Baojie Tian, Liangjun Zang, Jizhong Han, Songlin Hu

Published: 01 Jan 2024, Last Modified: 08 Aug 2024CSCWD 2024EveryoneRevisionsBibTeXCC BY-SA 4.0

Abstract: The expeditious advancement of social question-and-answer (Q&A) platforms has led to the valuable yet challenging practice of anonymous knowledge sharing. Despite implementing various anonymity techniques, the persistent threat of potential privacy breaches remains a paramount concern. To tackle this issue, we introduce the task of de-anonymization within Q&A communities and provide a bilingual dataset (Chinese and English) for research. In this paper, we propose a novel de-anonymization framework called MPT, effectively improving the model’s ability to capture long-range dependencies between nodes by integrating graph neural networks(GNNs) and language models(LMs). Specifically, we use GNN to extract structural features, and then we encode and fuse node representations from multiple meta-paths using Transformer and attention mechanisms.

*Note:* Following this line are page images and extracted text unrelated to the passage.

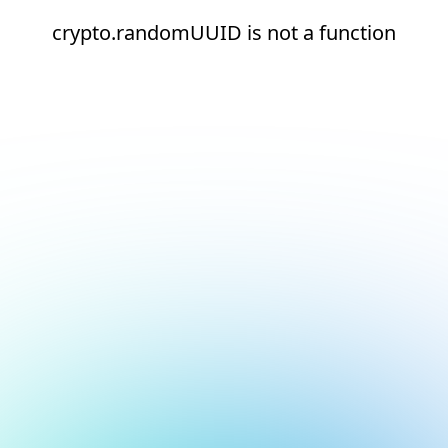
crypto.randomUUID is not a function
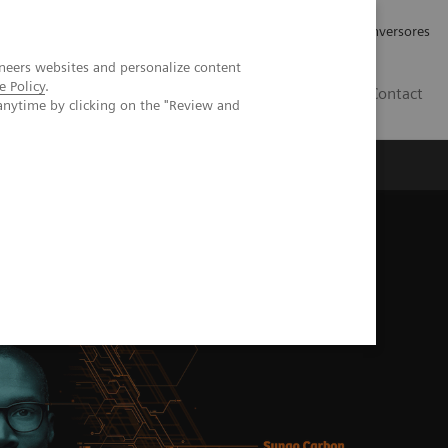
Tu carrera profesional
Relaciones con Inversores
neers websites and personalize content
e Policy
.
ES
Contact
anytime by clicking on the "Review and
ros
Documentación y Soporte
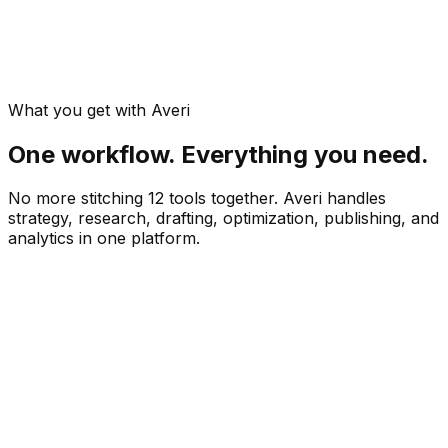
What you get with Averi
One workflow. Everything you need.
No more stitching 12 tools together. Averi handles
strategy, research, drafting, optimization, publishing, and
analytics in one platform.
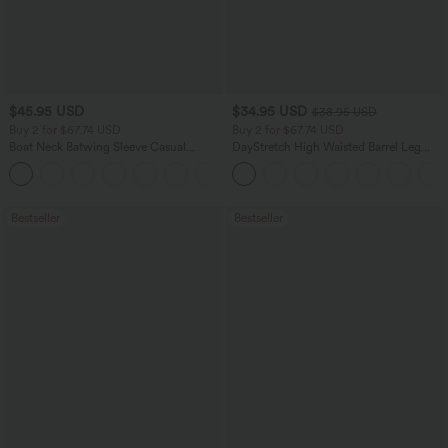
$45.95 USD
$34.95 USD
$38.95 USD
Buy 2 for $67.74 USD
Buy 2 for $67.74 USD
Boat Neck Batwing Sleeve Casual
DayStretch High Waisted Barrel Leg
Sweater
Casual Pants with Pockets
+1
Bestseller
Bestseller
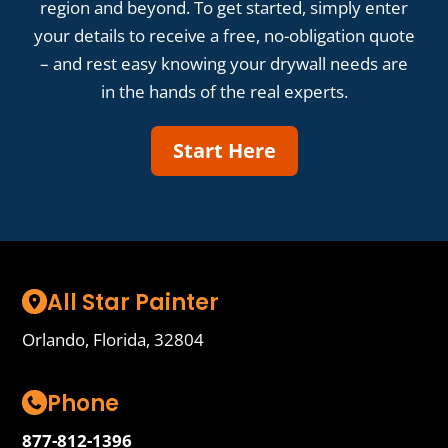
region and beyond. To get started, simply enter
your details to receive a free, no-obligation quote
– and rest easy knowing your drywall needs are
in the hands of the real experts.
Start Here
All Star Painter
Orlando, Florida, 32804
Phone
877-812-1396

Extensive experiments on Zhihu and Quora data sets show that our model significantly outperforms the baseline model. In addition, our model possesses a degree of interpretability, enabling a comprehensive comprehension of the underlying factors contributing to user privacy breaches and facilitating the implementation of appropriate safeguards. The dataset 1 and code 2 utilized in this study have been made publicly accessible.